> [Provided text]:
• • • • • • •
Reputation: 901
I would like to know how to match a date like this one "Oct 21, 2014" or "October 21, 2014"
What I have done so far is \b(?:Jan?|?:Feb?|?:Mar?|?:Apr?|?:May?|?:Jun?|?:Jul?|?:Aug?|?:Sep?|?:Oct?|?:Nov?|?:Dec?) [0-9]{1,2}[,] (?:19[7-9]\d|2\d{3})(?=\D|$)
but that doesn't get me anywhere
Upvotes: 17
Views: 46531
Reputation: 2189
The next could be used for dates with mistakes in month string with python:
"".join((re.compile('(Jan|Feb|Mar|Apr|May|Jun|Jul|Aug|Sep|Oct|Nov|Dec)(\.)?(\w*)?(\.)?(\s*\d{0,2}\s*),(\s*\d{4})', re.S + re.I).findall('Some wrong date is Septeme 28, 2002date') + ['n/a'])[0])
Output is:
'Septeme 28 2002'
1 group is a month star:
(Jan|Feb|Mar|Apr|May|Jun|Jul|Aug|Sep|Oct|Nov|Dec)
2-4 groups are optional suffixes of a month which could include a dot or alphanumeric characters:
(\.)?(\w*)?(\.)?
It matches .
, t.
tem
in Sep., Sept., Septem
5 group is date number which could be or could not be, so 0 in the expression stands for dates without date number:
(\s*\d{0,2}\s*)
6 group is a year:
(\s*\d{4})
• • • • • • •
> [Collected data]:

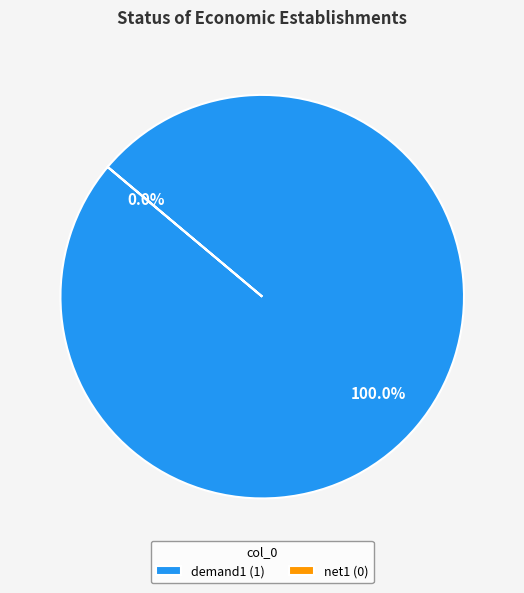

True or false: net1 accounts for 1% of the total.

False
• • • • • • •
> [Work order 1]:
Answer these questions about the forum thread on matching dates with a regular expression:
(a) What two example dates does the asker want to match?
(b) What output does the Python answer show?
(c) What does group 6 in that answer capture?
> [Work order 2]:
Continue the forum thread on matching dates with a regular expression, starting after its last line.

> [Task result 1]:
(a) "Oct 21, 2014" and "October 21, 2014"
(b) 'Septeme 28 2002'
(c) A year

> [Task result 2]:
\s*
stands for possible 'empty' characters (spaces, tabs and so on) from 0 to many
[0]
takes the first matching if a few dates tuples in the list
+ ['n/a']
could be added as an additional list element in case if no date matched, so at least 1 element in the list would exist and no 'list index out of range' error appear when [0] element is being taken
Upvotes: 1
Reputation: 11358
This may suffice your needs.
Keep in mind however that you will need more sophisticated validations such as validating the number of days for a specific month (say, February can have up to 28 days only (29 in bissext years), and so on)
(Jan(?:uary)?|Feb(?:ruary)?|Mar(?:ch)?|Apr(?:il)?|May|Jun(?:e)?|Jul(?:y)?|Aug(?:ust)?|Sep(?:tember)?|Oct(?:ober)?|Nov(?:ember)?|Dec(?:ember)?)\s+(\d{1,2})\s+(\d{4})
Play with it here.
Again, this is definitely a very simple regex and you must have many better solutions out there, but perhaps this may be enough to your needs, I do not know.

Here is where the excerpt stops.